IN everyday life the shaman is not distinguishable from other people except by an occasionally haughty manner, but when he is engaged in communicating with spirits he has to make use of a special dress and special instruments. Of these the most important and the one in most general use is the shaman’s drum. It may be said that all over Siberia, where there is a shaman there is also a drum. The drum has the power of transporting the shaman to the superworld and of evoking spirits by its  sounds.

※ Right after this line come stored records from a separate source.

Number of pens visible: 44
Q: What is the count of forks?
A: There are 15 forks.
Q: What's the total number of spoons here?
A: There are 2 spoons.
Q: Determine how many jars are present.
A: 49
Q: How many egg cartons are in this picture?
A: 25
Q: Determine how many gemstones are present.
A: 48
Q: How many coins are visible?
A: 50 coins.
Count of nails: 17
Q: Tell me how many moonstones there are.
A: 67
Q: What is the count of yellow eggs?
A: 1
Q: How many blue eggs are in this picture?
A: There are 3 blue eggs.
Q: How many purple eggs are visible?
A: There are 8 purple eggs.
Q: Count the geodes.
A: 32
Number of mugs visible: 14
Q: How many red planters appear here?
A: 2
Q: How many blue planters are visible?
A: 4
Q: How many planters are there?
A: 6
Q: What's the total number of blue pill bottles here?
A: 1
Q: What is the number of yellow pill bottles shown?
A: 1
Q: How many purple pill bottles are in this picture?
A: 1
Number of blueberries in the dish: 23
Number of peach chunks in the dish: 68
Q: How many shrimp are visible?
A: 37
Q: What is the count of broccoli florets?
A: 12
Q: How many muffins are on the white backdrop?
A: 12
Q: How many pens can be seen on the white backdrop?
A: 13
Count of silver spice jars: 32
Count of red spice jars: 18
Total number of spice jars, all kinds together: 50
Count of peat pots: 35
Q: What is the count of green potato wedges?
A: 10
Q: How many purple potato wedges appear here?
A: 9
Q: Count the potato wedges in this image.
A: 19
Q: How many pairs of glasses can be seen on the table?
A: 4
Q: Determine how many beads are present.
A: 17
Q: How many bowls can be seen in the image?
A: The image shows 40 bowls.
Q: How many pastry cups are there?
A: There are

Authors of the eighteenth century, like Pallas and Krasheninnikoff, pay great attention to the shaman’s accessories. Though they have probably only been attracted by their picturesque side, yet their  descriptions are very valuable in view of the modern attempt to reach the primitive mind through its symbolical forms of expression. Shashkoff [1] enumerates the following items as indispensable to the shaman’s dress all over Siberia-the coat, the mask, the cap, and the copper or iron plate on the breast. The Samoyed tadibey substitute for the mask a handkerchief tied over the eyes, so that they can  penetrate into the spirit-world by their inner sight. This use of a handkerchief is also mentioned by Wierbicki, who says that the shamans of northern Altai wear one round the forehead to keep the hair out of the eyes. These four accessories-the coat, the mask, the cap, and the iron plate-are used by the Neo-Siberians only, since among Palaeo-Siberians the dress is much less complicated.Each tribe has, moreover, some particular object which plays the chief part in the shamanistic ceremony.